We know that WMS is not suitable for many of the purposes that people have for open data.  We are looking at a number of options about how to improve our distribution of spatial datasets, and we welcome suggestions on how this may be achieved. Many datasets are small enough for us to make them available as vector or placemark kml. Given the considerations noted above, we are seeing what we can do about that right now.
 
We have found KML Regions not to be a valid solution. With enhancements made to the latest Mapserver build (MS6), we are now able to stream dynamic KML placemarks directly from the database. We understand the importance of having raw vector data available for developers and we are working hard on making this available in a sustainable manner. 
 
(*Note that several datasets are only made available as WMS and are not downloadable. This is because the custodians have not made the vector data available for download - ex. Integrated Cadastral Fabric.

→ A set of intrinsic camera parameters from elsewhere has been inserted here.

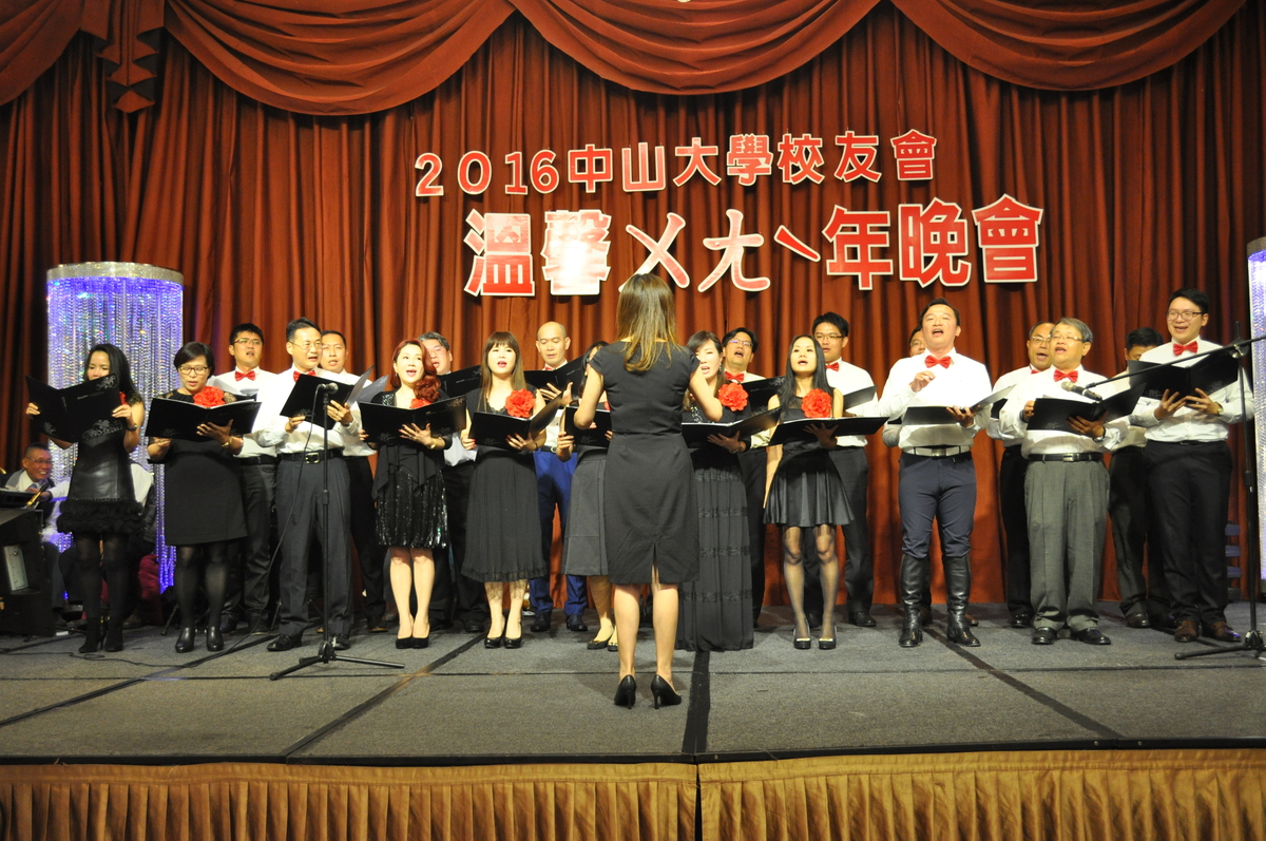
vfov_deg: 34.1
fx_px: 1370
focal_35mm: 39
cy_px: 420
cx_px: 633
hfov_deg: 49.6
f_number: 4.2
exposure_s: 1/50
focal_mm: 26
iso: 800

We feel that having accessible images  better than not being able to supply anything)
 
We truly appreciate your comments and recommendations. We strive on improving the offerings and services, so please keep the comments coming.
 
All the best, The DataBC Team

Hey Data BC!

"Just to clarify, can we assume that you aren't particularly concerned what system or sub-domain the dataset is hosted on as long as it is available as a direct download from the link provided?"

Correct, any endpoint is fine, but need to directly link.

To the questions about the spatial data -- it's perfectly valid from an opendata perspective to release a periodicity updated database backup file as a 'dataset'. For example, if you have rapidly changing data, the correct solution where it cannot be made available in realtime, would simply to set a 'cron job' to re-export the data on a specific schedule. Publishing the export schedule would be really helpful as the developers can set similar import scripts to load the latest data.

As for realtime data, the government may want to look at technologies like GeoRSS. This wont be applicable for say fish passage data, but for other datasets where its largely placemark, and timeliness is the priority, it can be highly useful.

Most opendata apps will not be read/write on government published opendata. (Some will) but the majority will likely be simple consumers with local value-add.

You may also want to look at how other agencies distribute vector open-data. For example in the US, NOAA has developed some very excellent open-data systems that allow their datasets to be downloaded. The snapshot is created when the dataset is downloaded, and its up to the user how often to download it. Some of these datasets are very large. A good url example is: http://www.nauticalcharts.noaa.gov/mcd/enc/index.htm

To the issue of projections, this is where it becomes crucial to follow the success of the BC Government Social Media Guidelines. Obviously, no agency can predict exactly what formats people want data in. Each user is going to have slightly different wishes. One solution to this problem is to empower the data custodians to directly respond to data users requests -- better yet, publish a default dataset, and provide the custodians contact info with something like 'for other projections, formats, and updates contact john.doe@gov.bc.ca'... empowering individuals civil servants to publish data can solve a lot of the 'what format do we publish' questions.

I would also argue that size isn't a terribly relevant measure anymore. For example, some of the datasets I work with in GIS are in the tera-byte class. Where it becomes prohibitive to transfer via the internet, data bc could follow in the City of Nanaimo's footsteps, by bringing along portable hard drives to hackathons. For example, I was able to pick up the full lidar and ortho sets for the City of Nanaimo at their last hackathon.

Thanks for responding, and making an awesome opendata experience for BC! The Vancouver hackathon should be awesome!